Damit bleiben aber auch alle strafrechtlich zu unmittelbarer und zumutbarer Hilfeleistung verpflichteten Laien-Ersthelfer in jeglichen Notfall-Situationen den möglichen Angriffen Dritter ohne Strafrechtsandrohungen schutzlos ausgeliefert.

Völlig absurd: Beim strafrechtlichen und ideellen Schutz aller Helfer in Notsituationen lässt man sich verleugnen, fordert aber zugleich strafrechtliche Sanktionen gegen Bürgerinnen und Bürger bei unterlassener Hilfeleistung?

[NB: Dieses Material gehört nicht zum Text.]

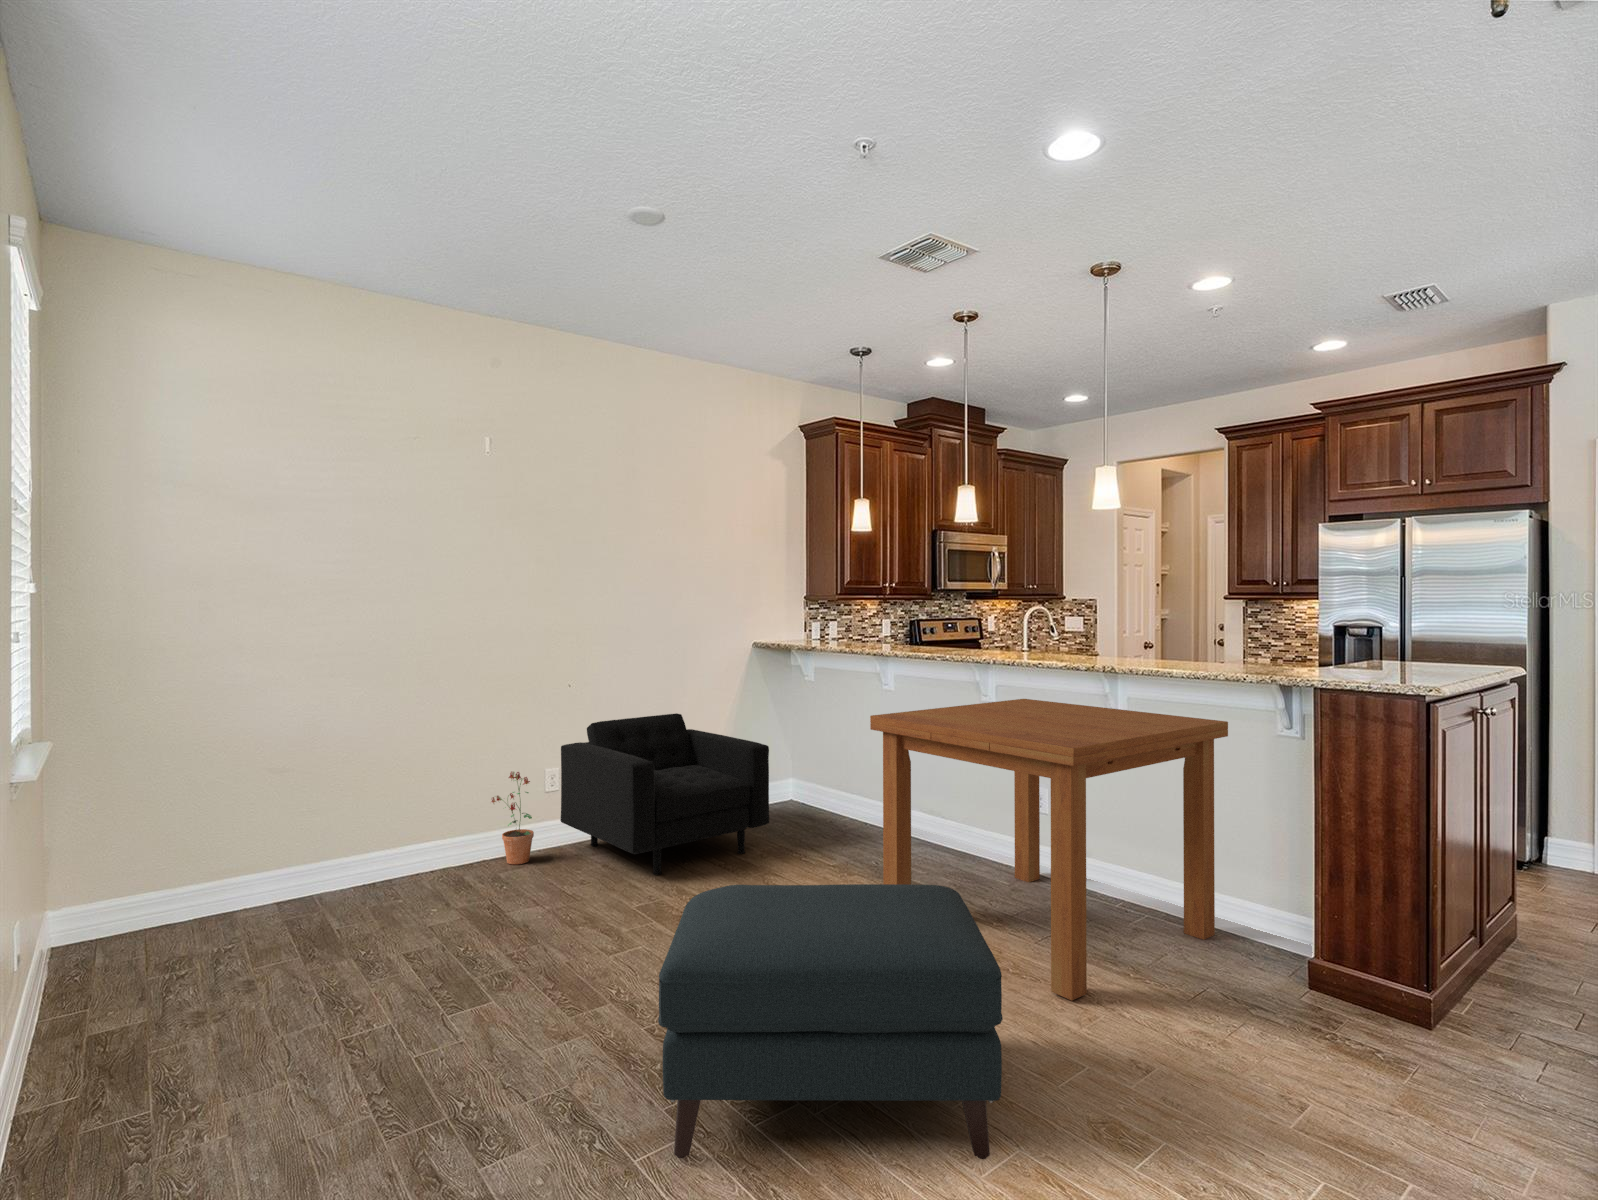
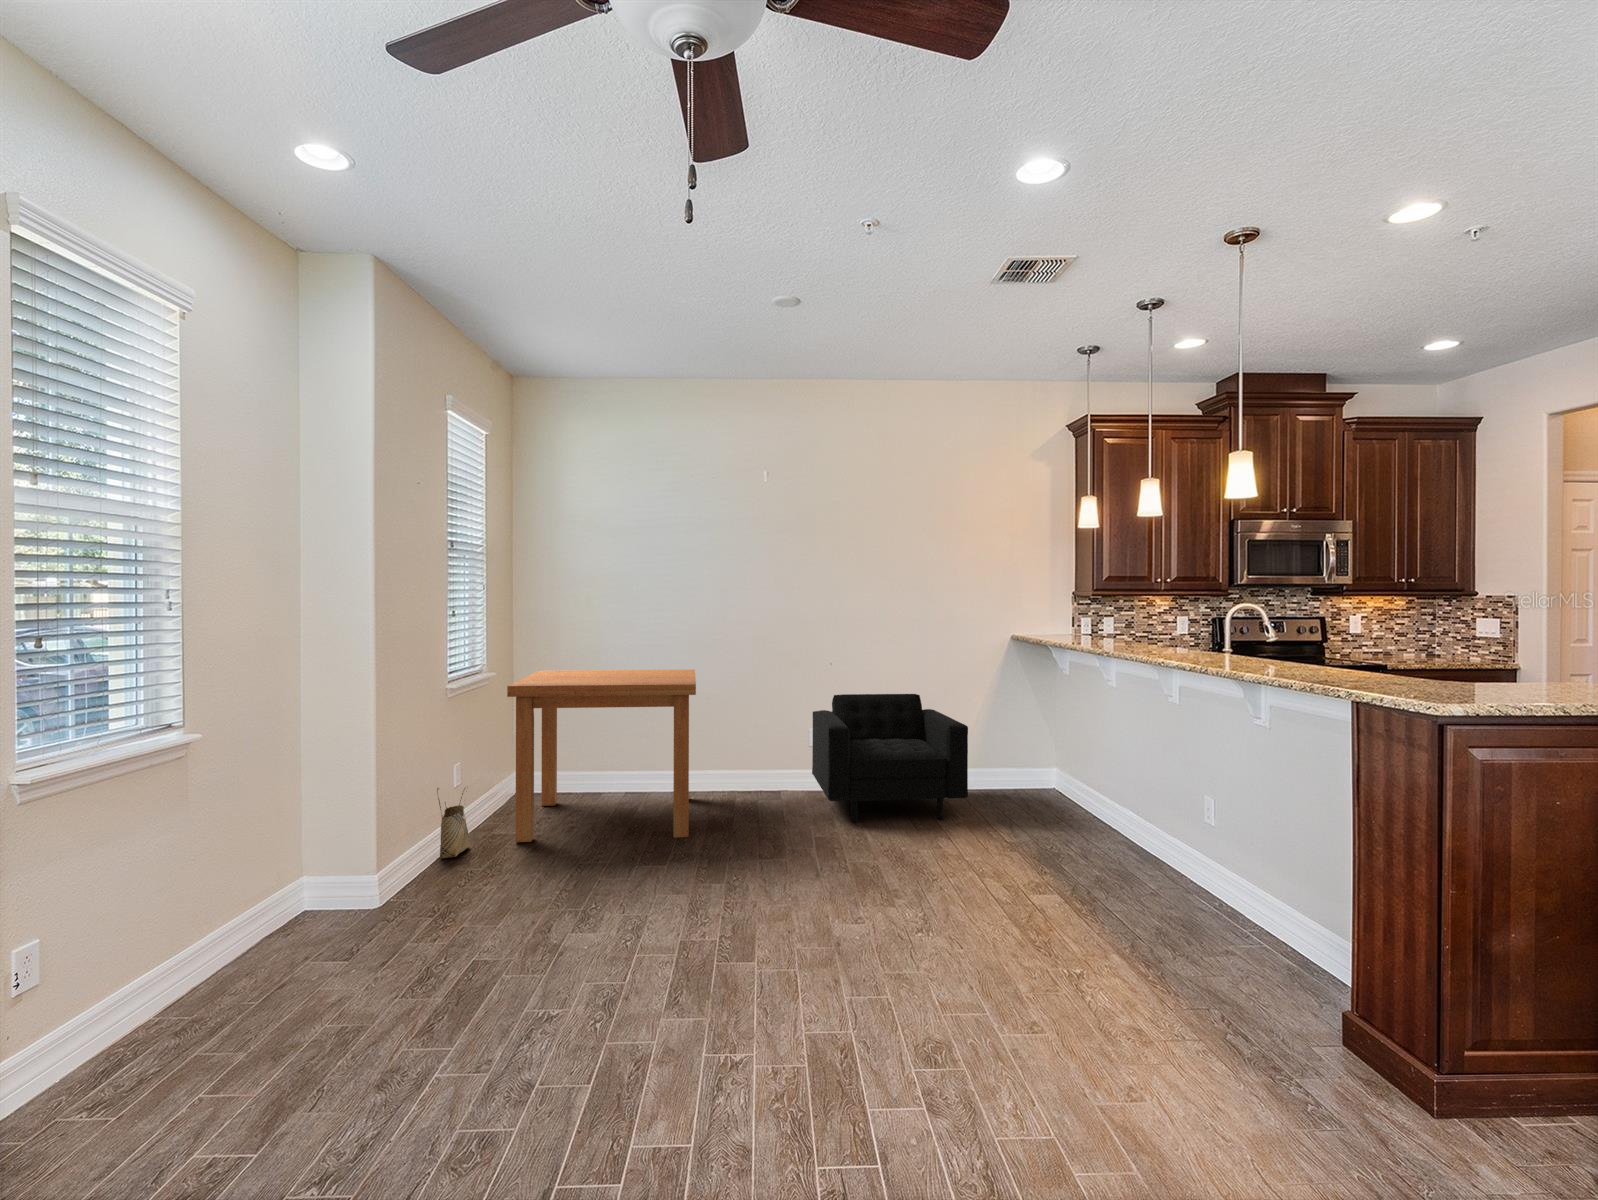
dining table: present [870,699,1228,1001] -> present [507,670,696,842]
potted plant: present [492,772,534,864] -> none [756,728,785,800]
ottoman: present [658,884,1003,1159] -> none [636,804,915,1017]
woven basket: none [39,942,107,1087] -> present [437,787,470,858]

Aus dem verbesserten strafrechtlichen Schutz nach § 114 Strafgesetzbuch StGB (Regelung für Polizei- und Vollzugsbeamte) und dem eigentlich neuen Paragrafen § 115 StGB (Angriffe auf Rettungsdienste, Feuerwehr und andere Einsatzkräfte) werden m. E. verfassungswidrig ausgegrenzt:

– Ersthelfer (mit gesetzlicher Pflicht zur Hilfeleistung),
– Ärzte im organisier­ten ärztlichen Notfall- und Bereitschaftsdienst,
– Begleit- und Hilfspersonen im Notfall- und Bereitschaftsdienst,
– technische Helfer (Handwerk, Technik, Ver- und Entsorger)
– Hilfe-Leister bei Katastrophen, Unglücksfällen, Gefahren-/Notsituationen
– Pflege- und Logistik-Personal
– erst- und weiterbehandelnde Ärzte/Assistenz in Klinik und Praxis.

Bundesregierung, Bundesrat und Bundestag haben sich mit diesem im April 2017 verabschiedeten Gesetzesbeschluss m.E. bis auf die Knochen blamiert!